Pages

Friday, October 8, 2010

'Phoney videos'

Nokia aired a commercial which focused on how mobile technologies could potentially change film-making. The url www.mobifilms.net appeared at the bottom of the screen.


It was a pretty nifty site, with "lessons" for first-time film-makers. There was an example of how 30 seconds of planning can transform a point and shoot video ("a rag-tag collection of boring jerky shots") into something watchable.

The site also linked to "First Time Filmmakers", an initiative by Discovery Channel which first debuted in 1995 in Europe. FTF commissioned and showcased the work of emerging film makers, and had two successful runs in China. India was next on their radar.

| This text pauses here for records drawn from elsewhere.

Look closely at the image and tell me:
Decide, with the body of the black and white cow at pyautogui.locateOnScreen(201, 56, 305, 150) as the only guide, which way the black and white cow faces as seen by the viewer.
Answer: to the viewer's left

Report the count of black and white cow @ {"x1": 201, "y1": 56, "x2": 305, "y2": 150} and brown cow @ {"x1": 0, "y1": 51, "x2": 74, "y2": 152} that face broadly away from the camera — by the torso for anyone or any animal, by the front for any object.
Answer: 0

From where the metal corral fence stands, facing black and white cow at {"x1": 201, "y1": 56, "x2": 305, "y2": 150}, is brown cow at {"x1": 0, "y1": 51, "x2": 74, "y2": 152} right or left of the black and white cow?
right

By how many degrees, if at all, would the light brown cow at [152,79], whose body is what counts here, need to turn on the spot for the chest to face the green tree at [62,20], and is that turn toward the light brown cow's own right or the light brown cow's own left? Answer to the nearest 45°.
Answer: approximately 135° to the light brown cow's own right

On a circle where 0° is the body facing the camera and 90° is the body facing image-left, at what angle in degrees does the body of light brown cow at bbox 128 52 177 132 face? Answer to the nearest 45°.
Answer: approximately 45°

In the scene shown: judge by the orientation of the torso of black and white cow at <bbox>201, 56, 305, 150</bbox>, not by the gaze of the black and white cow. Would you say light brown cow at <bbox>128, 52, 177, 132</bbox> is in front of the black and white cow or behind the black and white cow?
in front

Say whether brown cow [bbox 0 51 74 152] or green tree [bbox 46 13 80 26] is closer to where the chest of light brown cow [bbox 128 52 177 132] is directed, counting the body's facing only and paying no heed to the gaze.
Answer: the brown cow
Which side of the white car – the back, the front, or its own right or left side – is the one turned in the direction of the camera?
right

Of course, although the initiative was being 'supported by Nokia', those films were not made using mobile phones. But I don't doubt, a day will soon come when much better filming would be possible. Not television broadcast quality but definitely for mobile and internet viewing.

So yes, becoming a Bollywood director was still a long-shot but I see a day when a few creative individuals - armed with next-generation camera phones - will be able to make a living by selling short films shot and even edited on their phones.

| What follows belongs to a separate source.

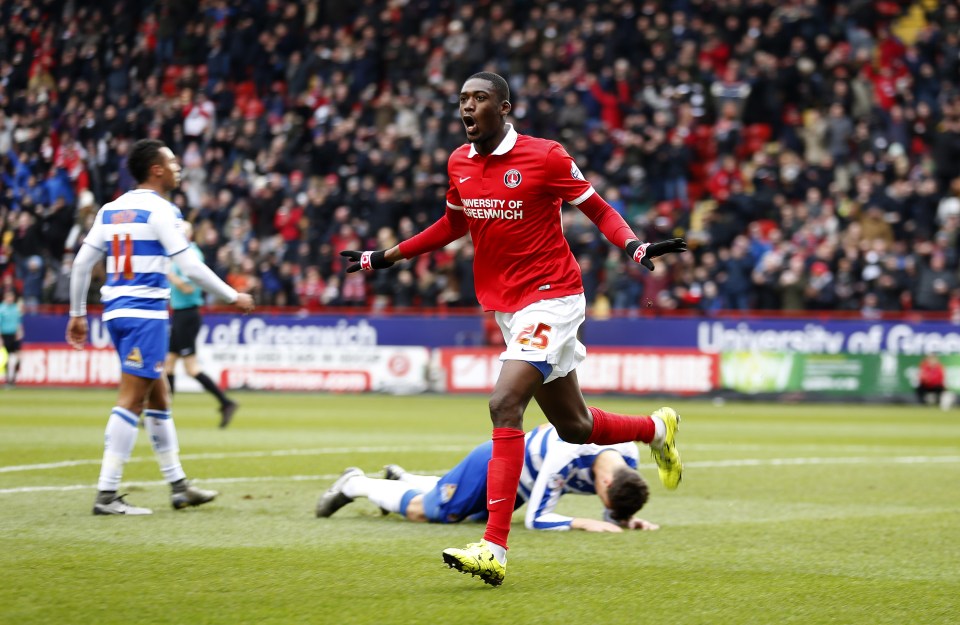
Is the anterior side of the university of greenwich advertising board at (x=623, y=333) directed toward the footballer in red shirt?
yes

Take a simple example. Today phone providers offer restaurant listings and what not. What if u could actually view a 1 minute video of the restaurant - see what it's like? You might pay 5 bucks to see such a film, before spending 500 bucks there.

The possibilities, really, are endless. 'Interestingly shot' and 'nominally priced' would be the two key factors in success.

Boon or goon
Unfortunately, the reason mobile phone film-making was in the news was quite different. The 'point and shoot' killer application it turns out was porn.

The chart-topper of the week was the Mallika Sherawat video/ MMS. The amusing thing was how many of us watched it just to confirm whether it was really "Mallika or not". But celebrities inhabit a different universe. At the end of the day, they come out of these scandals (self-created or otherwise) unscathed.

It's the ordinary, girl-next-door videos which are really scary. It started with the DPS MMS clip but there seemed to be hundreds of other foolish girls who had let their boyfriends/ husbands film them in various states of undress. And, these clips are floating around everywhere.

There were clips titled 'AmitsGF', 'Policeofficersdaughter' and even 'Suhaagraat' (the woman is wearing mehndi and the chooda traditionally worn after marriage...). In some cases, the women appeared to be unaware they were being filmed, but wasn't be true for all. Mobile phone cameras have to be used at a fairly close range.

So the bottomline is they trust these cads. These women are in love and can't imagine their guy would ever do something as disgusting as forwarding a video of a private moment. These women are idiots. When will the porn clips come to an end? When women stop co-operating with the filming , I should think. Hopefully all the media publicity given to MMS sex clips will drum some sense into their silly heads.

Of course there will always be available bodies , but then they'll be doing it for money - not love. Which makes it cold, commercial and far less exciting than peeping into someone's privacy.

Hopefully, we will eventually tire of all this and the focus will then shift to how mobile phone technology could change the business of film-making. Not just pornography.